Famine in East Africa



From the New York Times

For a generation, Somalia has been a byword for the suffering of a failed state. It has been without an effective central government since 1991, when the former government was toppled by clan militias that later turned on each other.

Since 2006, the country has faced an insurgency led by Al Shabab, one of Africa's most fearsome militant Islamist groups. Al Shabab controls much of southern Somalia and has claimed affiliation with Al Qaeda since 2007.

In the summer of 2011, the country was hard hit by a famine that extended across much of East Africa. By August, United Nations officials estimated that tens of thousands of Somalis had died, and that more than half a million children were on the brink of starvation.

The Shabab were blamed for much of the suffering, as it blocked many international relief groups from bringing food to famine victims. The Shabab, which had taken a beating in steady urban fighting against a better-armed, 9,000-strong African Union peacekeeping force, abruptly pulled out of the bullet-ridden capital of Mogadishu, in August 2011, leaving the entire city in the hands of the government for the first time in years.

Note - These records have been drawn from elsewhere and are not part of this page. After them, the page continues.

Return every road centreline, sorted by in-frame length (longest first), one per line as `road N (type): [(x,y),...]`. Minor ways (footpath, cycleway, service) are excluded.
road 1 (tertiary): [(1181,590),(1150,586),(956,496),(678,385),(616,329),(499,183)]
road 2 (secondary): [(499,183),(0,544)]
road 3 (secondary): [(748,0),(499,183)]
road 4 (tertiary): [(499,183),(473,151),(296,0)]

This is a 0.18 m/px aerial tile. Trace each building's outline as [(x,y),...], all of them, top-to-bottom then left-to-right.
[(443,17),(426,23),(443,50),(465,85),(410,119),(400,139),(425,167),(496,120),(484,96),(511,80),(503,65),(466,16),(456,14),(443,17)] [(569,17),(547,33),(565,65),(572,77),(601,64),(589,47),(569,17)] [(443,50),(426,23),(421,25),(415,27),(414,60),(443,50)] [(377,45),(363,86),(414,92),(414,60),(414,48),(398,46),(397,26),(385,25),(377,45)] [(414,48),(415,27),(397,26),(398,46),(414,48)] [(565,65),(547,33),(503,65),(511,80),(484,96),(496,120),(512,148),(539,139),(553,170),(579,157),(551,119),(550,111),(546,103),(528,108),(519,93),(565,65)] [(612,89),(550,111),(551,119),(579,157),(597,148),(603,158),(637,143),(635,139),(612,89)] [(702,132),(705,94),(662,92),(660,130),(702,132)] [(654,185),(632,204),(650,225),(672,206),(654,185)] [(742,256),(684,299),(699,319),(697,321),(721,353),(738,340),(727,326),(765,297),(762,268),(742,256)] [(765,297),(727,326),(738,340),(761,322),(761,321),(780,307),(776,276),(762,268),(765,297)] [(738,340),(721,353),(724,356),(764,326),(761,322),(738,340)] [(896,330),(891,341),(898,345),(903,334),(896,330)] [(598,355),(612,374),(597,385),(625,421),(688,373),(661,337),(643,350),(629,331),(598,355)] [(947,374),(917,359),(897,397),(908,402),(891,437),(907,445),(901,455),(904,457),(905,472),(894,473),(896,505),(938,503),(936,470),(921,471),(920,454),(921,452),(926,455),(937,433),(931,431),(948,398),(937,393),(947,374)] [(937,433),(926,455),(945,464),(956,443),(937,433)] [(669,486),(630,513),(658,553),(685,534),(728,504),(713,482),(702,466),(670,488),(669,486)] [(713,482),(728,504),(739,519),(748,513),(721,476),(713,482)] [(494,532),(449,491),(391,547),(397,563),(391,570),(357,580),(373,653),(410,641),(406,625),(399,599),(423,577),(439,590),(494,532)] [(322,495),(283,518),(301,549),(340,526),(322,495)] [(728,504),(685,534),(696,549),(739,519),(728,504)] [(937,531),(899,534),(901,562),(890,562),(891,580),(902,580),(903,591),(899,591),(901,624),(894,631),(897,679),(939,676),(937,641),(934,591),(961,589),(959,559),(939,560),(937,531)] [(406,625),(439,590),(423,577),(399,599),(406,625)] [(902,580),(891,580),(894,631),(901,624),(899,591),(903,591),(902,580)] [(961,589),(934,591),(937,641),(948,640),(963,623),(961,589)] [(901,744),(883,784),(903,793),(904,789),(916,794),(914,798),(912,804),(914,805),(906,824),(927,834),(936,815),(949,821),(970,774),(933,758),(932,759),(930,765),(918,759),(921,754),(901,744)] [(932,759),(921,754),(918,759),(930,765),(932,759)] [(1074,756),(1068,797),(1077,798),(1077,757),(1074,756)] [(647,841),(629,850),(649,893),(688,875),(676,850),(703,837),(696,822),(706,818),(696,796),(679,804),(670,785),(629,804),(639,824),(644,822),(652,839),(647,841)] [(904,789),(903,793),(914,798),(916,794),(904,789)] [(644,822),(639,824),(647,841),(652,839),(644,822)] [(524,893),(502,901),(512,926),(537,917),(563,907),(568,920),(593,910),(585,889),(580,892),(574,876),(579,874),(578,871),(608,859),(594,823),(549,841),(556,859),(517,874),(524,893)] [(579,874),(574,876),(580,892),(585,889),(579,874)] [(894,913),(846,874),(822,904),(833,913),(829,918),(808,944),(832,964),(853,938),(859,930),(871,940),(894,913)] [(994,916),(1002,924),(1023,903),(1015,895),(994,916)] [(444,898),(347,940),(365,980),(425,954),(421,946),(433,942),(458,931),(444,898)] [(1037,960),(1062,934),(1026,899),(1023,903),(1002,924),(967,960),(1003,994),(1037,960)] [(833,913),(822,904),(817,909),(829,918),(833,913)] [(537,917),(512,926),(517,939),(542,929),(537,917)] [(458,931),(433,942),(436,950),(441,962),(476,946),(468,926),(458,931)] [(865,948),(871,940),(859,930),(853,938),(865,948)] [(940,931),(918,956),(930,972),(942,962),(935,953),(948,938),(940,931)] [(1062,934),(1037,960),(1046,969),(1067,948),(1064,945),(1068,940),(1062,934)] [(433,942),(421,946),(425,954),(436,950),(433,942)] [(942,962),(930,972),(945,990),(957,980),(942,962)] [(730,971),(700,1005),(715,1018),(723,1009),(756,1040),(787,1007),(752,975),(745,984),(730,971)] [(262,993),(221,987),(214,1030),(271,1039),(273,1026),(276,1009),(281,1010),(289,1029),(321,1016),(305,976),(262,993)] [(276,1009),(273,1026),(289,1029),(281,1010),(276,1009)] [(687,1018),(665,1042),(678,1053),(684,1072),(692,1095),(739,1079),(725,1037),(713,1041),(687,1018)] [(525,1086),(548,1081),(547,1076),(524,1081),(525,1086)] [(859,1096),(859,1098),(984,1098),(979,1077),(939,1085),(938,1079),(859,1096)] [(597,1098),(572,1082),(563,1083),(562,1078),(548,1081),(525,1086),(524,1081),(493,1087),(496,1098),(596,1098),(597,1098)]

The situation had only worsened by mid-August, when the United Nations confirmed that a cholera epidemic was sweeping across the country. Hundreds of thousands of Somalis had fled into Kenya, Ethiopia and to camps in Mogadishu, where cholera and measles are preying upon a malnourished and immune-suppressed population.

At the same time, aid agencies acknowledged there may be yet another problem to reckon with: the wholesale theft of food aid. The United Nations World Food Program said they were investigating allegations that thousands of sacks of grain and other supplies intended for famine victims have been stolen by unscrupulous businessmen and then sold on the open market for a profit.